November 5, 2005
Mideast "Democracy" May Turn Out To Be a Disaster
By Pat
Buchanan
The Third Reich is the best example.
Following
the failed beer hall putsch in November 1923, and his trial and
imprisonment at Landsberg, Hitler took another road to power:
the democracy road. While engaging in street fights with communists,
the Nazis built their numbers and national support politically
until, in 1933, Hitler, now leading the largest party in Germany,
was called to the chancellery by President Hindenburg.
Within weeks
came the Reichstag fire that Hitler seized upon to consolidate
power and imprison his enemies. But, repeatedly in the 1930s --
after both the reoccupation of the Rhineland and the Anschluss
with Austria -- Hitler would hold plebiscites to permit the German
people to show their approval of his regime.
Each time,
Hitler won more than 90 percent of the vote.
Thus, Hitler
came to power through a democratic process and used democratic
forms and procedures to maintain a dictatorship. The point here
is the one made by T.S. Eliot in 1939, the year Hitler ignited
world war. Wrote Eliot:
"As
political philosophy derives its sanction from ethics, and ethics
from the truth of religion, it is only by returning to the eternal
source of truth that we can hope for any social organization
which will not, to its ultimate destruction, ignore some essential
aspect of reality."
Came then
Eliot's jarring conclusion: "The term 'democracy,' as I have
said again and again, does not contain enough positive content
to stand alone against the forces you dislike -- it can easily
be transformed by them. If you will not have God (and He is a
jealous God), you should pay your respects to Hitler and Stalin."
Eliot's
point is this: Without a broad-based belief among a people in
the dignity and worth of each man and woman as a child of God,
thus having inalienable rights no state can violate, you risk
a Hitler coming to power -- should you entrust your nation's fate
to whatever outcome the democratic process produces.
President
Bush and Secretary of State Rice, in their latest rationale for
the Iraq war -- that it is part of a grand design to democratize
the Islamic world -- are taking the exact risk about which Eliot
warned.
Neoconservatives,
in their worship of democracy and utopian belief in its beneficent
powers, refuse to entertain the idea that the very end they seek
may destroy the dream they have.
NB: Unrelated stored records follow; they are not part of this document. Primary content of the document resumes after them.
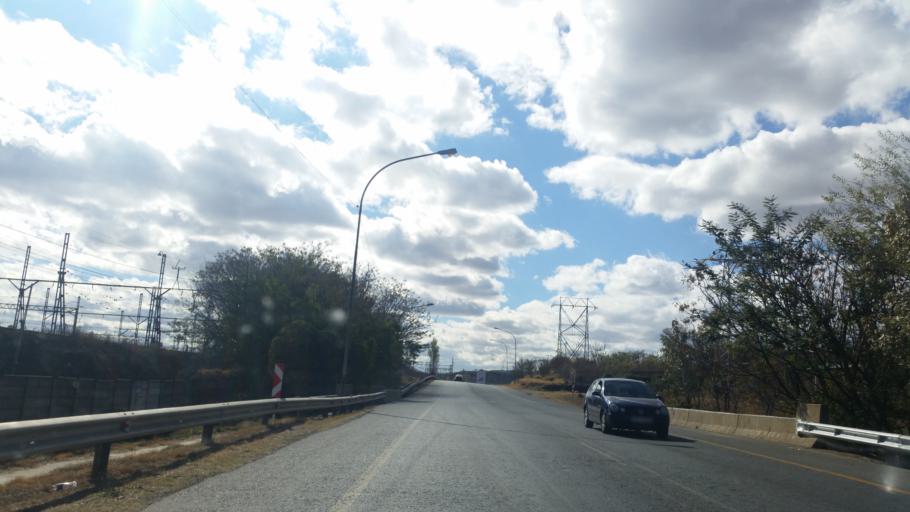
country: ZA
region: KwaZulu-Natal
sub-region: uThukela District Municipality
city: Ladysmith
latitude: -28.5433
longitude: 29.7945
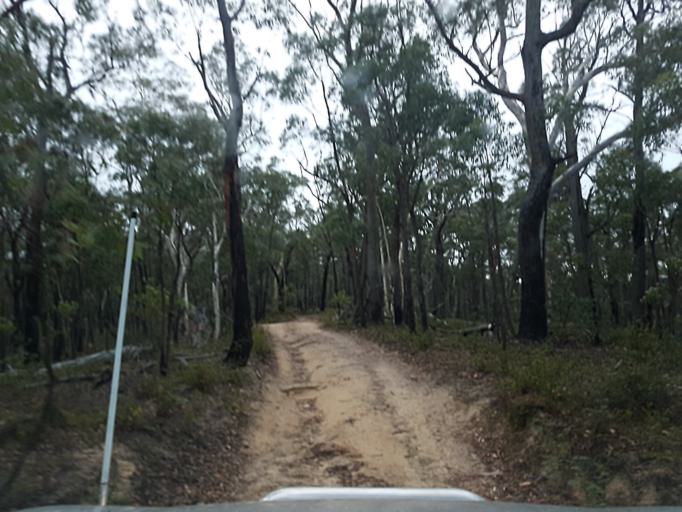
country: AU
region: New South Wales
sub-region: Snowy River
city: Jindabyne
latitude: -36.8524
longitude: 148.2282
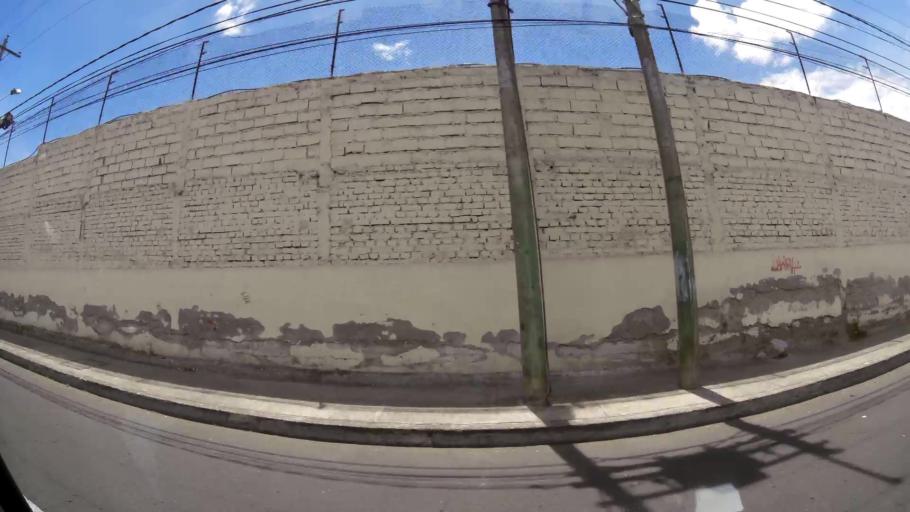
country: EC
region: Tungurahua
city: Ambato
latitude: -1.2672
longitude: -78.6089
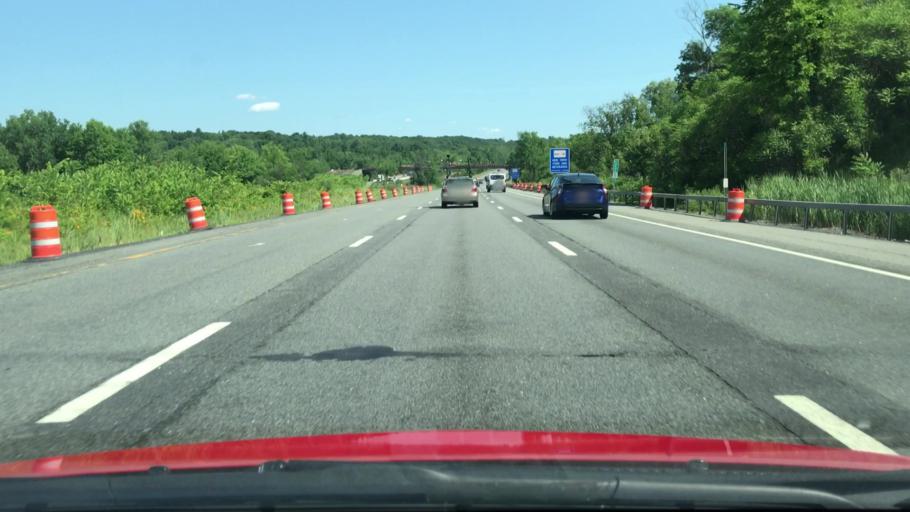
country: US
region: New York
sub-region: Saratoga County
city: Ballston Spa
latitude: 42.9914
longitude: -73.8034
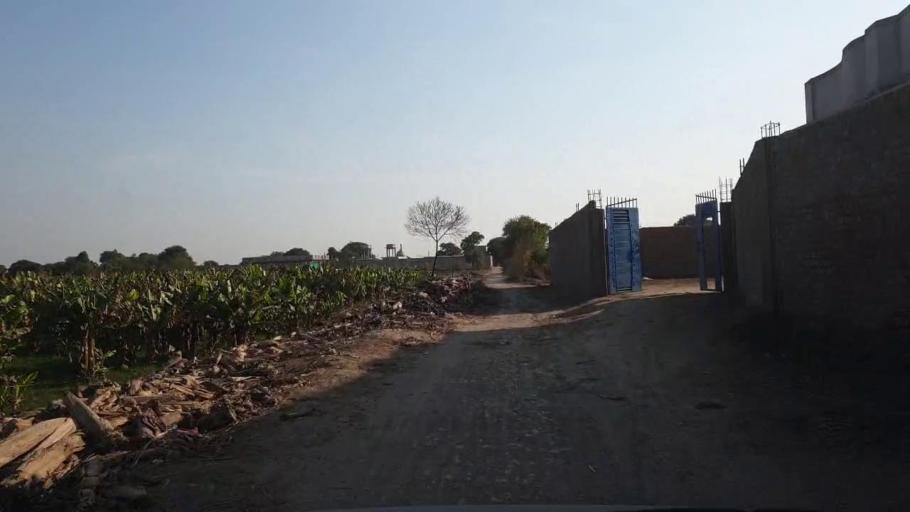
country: PK
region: Sindh
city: Chambar
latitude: 25.3109
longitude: 68.7646
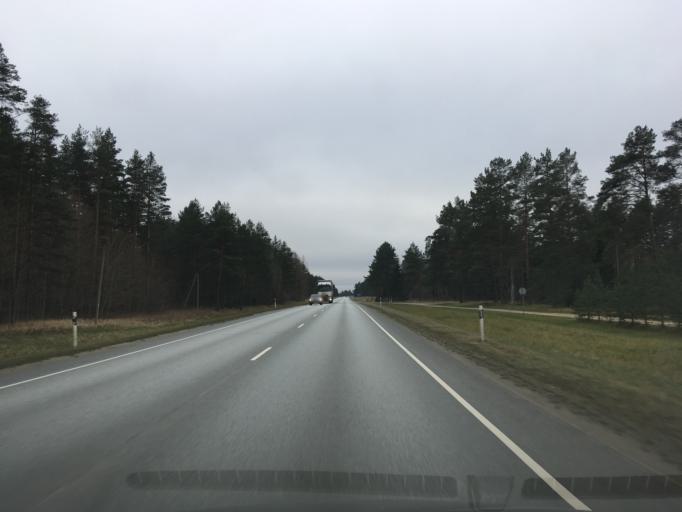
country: EE
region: Laeaene-Virumaa
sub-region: Viru-Nigula vald
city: Kunda
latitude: 59.4029
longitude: 26.6331
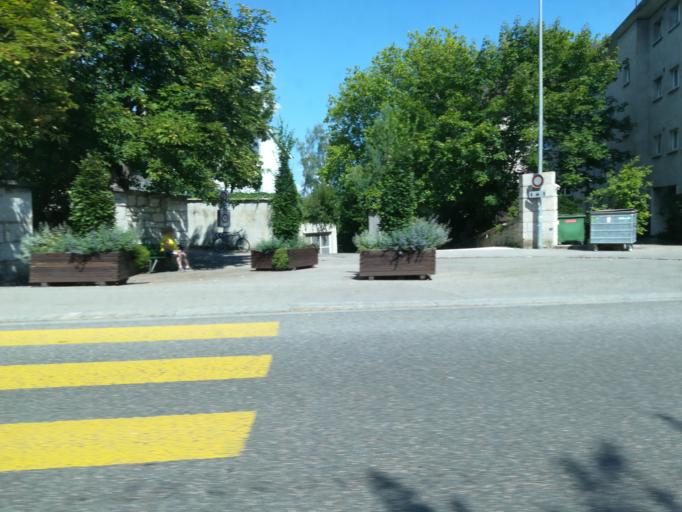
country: CH
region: Schaffhausen
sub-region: Bezirk Schaffhausen
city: Schaffhausen
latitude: 47.6988
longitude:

Perhaps they will hearken to
the latest warnings about the potential perils of Islamic democracy
-- to the nation of Israel -- from hard-right Likudnik Dore Gold,
a close adviser to Ariel Sharon.
To encourage
radical Islamist groups like Hamas to participate in the democratic
process, Gold warns, "is a very dangerous option because
radical Islamist groups have shown they can expertly utilize the
language of political pluralism and tolerance without altering
their highly ideological agenda.
"Forcing
Egypt to accept the Muslim Brotherhood or insisting that Israel
accept Hamas as a partner in a future Palestinian government will
likely accelerate a radical Islamist takeover across the Middle
East," Gold warns.
As UPI's
Martin Sieff writes, Gold's speech reveals a break between Israel
and the White House over Hamas' participation in the January Palestinian
elections, should Hamas refuse to give up its weapons and renounce
its goal of erasing Israel from the map.
Gold echoes
arguments others of us have made since Bush declared democratization
of the world, beginning with the Middle East, to be the overarching
goal of U.S. foreign policy.
In the Middle
East today, there are no true Arab democracies. And in authoritarian
regimes that do not tolerate opposition parties, it is usually
the outlawed parties with the greatest discipline and dedication
and disposition to rebel and resist that thrive.
In Lebanon,
under Israeli occupation, this was Hezbollah. In Gaza and on the
West Bank during the second intifada, Hamas showed the greater
spirit to kill and die. In Egypt and Syria, the outlawed Muslim
Brotherhood sustained its unity and discipline best under the
Mubarak and Assad regimes. In Iraq, the Shia fundamentalists of
Ayatollah Sistani used free elections to capture the country.
And in Iran, Islamist militants used recent elections to recapture
power.
Moreover,
in all Arab countries, anti-Americanism is rampant and hatred
of Israel universal. And among the Arab masses, the potential
new voters, the belief in Islamic fundamentalism -- in imposing
sharia law, denying other faiths equal rights or any rights, confronting
the Americans and Israelis -- is strongest.
Neoconservatives
burbling about the benefits of democracy in the Middle East remind
one of animal rights activists who demand "Freedom Now!"
for our four-legged friends. Perhaps they should think again,
before throwing open the cages in the lion house.